During a week of excavation, the locals have dug up a six-foot wooden pillar (left), a silver coin (right) and the remains of an 11 by 8 feet foundation for a building. They have also dug up a stone inscription. Photos courtesy: Binod Basnet
Six foot pillar, silver coin, 11 by 8 feet foundation found
KATHMANDU, April 6: The locals of Kirtipur Municipality-6, who dug up a Lichchhavi era idol of the Hindu deity Vishnu along with his consort Laxmi last Saturday, have uncovered more ancient artefacts during further excavations.
During a week of excavation, the locals have dug up a six-foot wooden pillar, a silver coin and the remains of an 11 by 8 feet foundation for a building. They have also dug up a stone inscription, which is yet to be studied by the Department of Archeology (DoA).
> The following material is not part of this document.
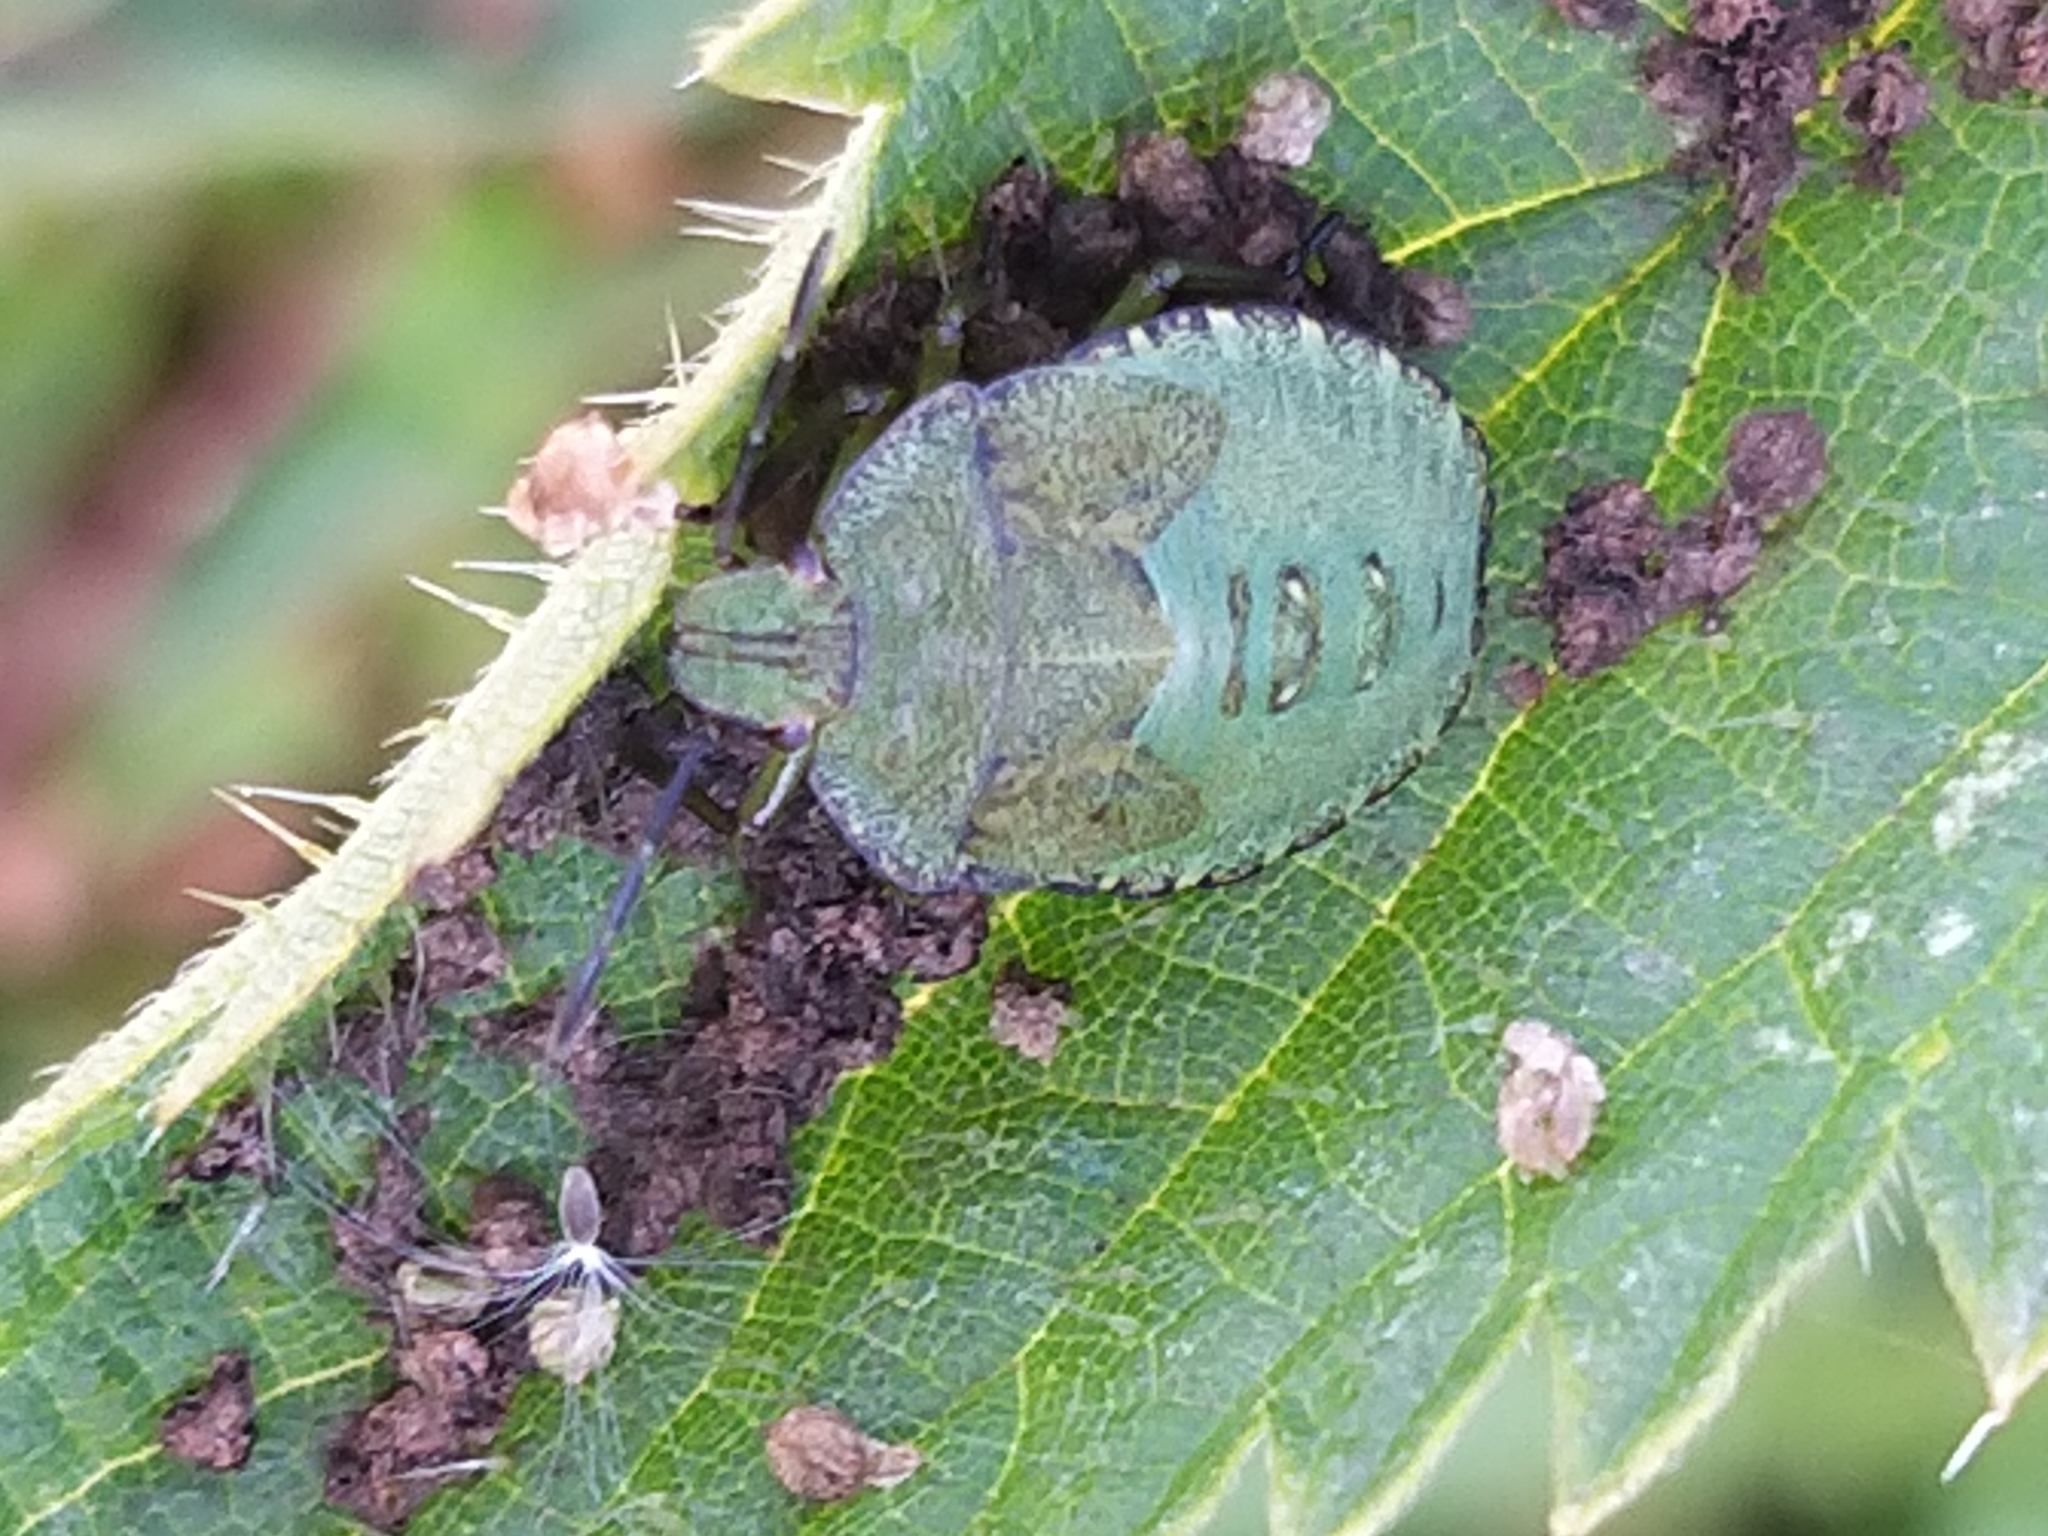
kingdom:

According to the locals, the silver coin and the remains of the foundation were found on Thursday and the pillar and the stone inscription on Friday. “The pillar was dug up from some seven feet under the ground,” Binod Basnet, a local, told Republica.
The locals had dug up the Vishnu and Laxmi while rebuilding an earthquake-damaged temple. The deities have been identified by DoA as Lichchhavi-era. The locals of Kiritpur Municipality-6, Charghare, which is about 9 kilometres from the capital, were surprised to find the ancient looking idol while carrying out reconstruction work at Jalapadevi temple. They are now continuing the excavation for other possible finds.
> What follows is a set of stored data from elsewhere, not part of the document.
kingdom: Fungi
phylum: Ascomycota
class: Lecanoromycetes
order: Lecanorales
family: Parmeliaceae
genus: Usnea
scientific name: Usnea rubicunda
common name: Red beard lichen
The Lichchhavi era from 400 and 750 AD is often considered a golden age in Nepal when art, culture and architecture flourished. However, very few structures built then are still standing today.
Basnet, who is secretary of the Greater Charghare Religious Committee, claimed that they have already informed the local authorities about the new finds. But the latter are yet to inform the DoA. “We have not yet been informed about further findings,” spokesperson at DoA Ram Bahadur Kunwar told Republica. “Once the finds are notified, we will send an inspection team.”
The locals complain that a financial crunch has affected the excavation. “We had to destroy a recently reconstructed building in order to carry out the excavation, and we will have to build it again,” Basnet said. Currently, four workers have been hired by the locals themselves to continue the excavation work.